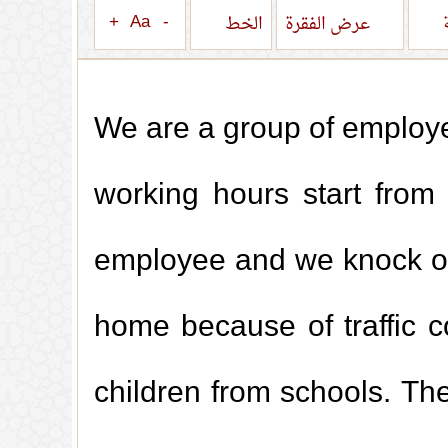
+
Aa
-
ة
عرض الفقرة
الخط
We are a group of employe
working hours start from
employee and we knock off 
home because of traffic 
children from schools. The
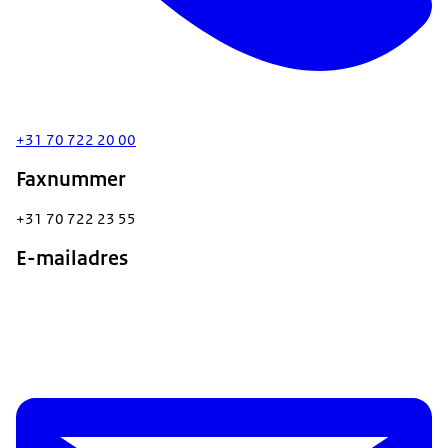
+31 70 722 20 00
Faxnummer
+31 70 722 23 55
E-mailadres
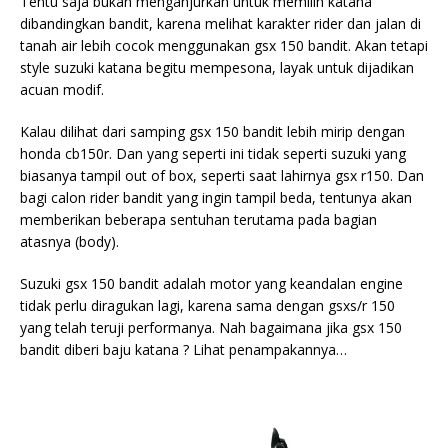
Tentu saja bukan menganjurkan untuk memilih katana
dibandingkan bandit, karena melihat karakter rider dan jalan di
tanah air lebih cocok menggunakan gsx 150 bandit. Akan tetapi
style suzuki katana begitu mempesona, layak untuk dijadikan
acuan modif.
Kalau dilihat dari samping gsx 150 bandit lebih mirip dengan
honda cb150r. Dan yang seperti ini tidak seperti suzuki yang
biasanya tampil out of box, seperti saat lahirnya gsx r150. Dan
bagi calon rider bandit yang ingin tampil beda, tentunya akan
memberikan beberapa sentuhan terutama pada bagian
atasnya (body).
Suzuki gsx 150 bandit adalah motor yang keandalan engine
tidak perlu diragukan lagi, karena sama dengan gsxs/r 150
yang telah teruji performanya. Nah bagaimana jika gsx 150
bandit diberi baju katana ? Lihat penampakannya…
-- -- --
WHAT TO WORK ON: Pick out and copy each line in the material above that contains the word "bandit". Letter case counts.

SOLUTION TO THIS TASK:
dibandingkan bandit, karena melihat karakter rider dan jalan di
tanah air lebih cocok menggunakan gsx 150 bandit. Akan tetapi
Kalau dilihat dari samping gsx 150 bandit lebih mirip dengan
bagi calon rider bandit yang ingin tampil beda, tentunya akan
Suzuki gsx 150 bandit adalah motor yang keandalan engine
bandit diberi baju katana ? Lihat penampakannya…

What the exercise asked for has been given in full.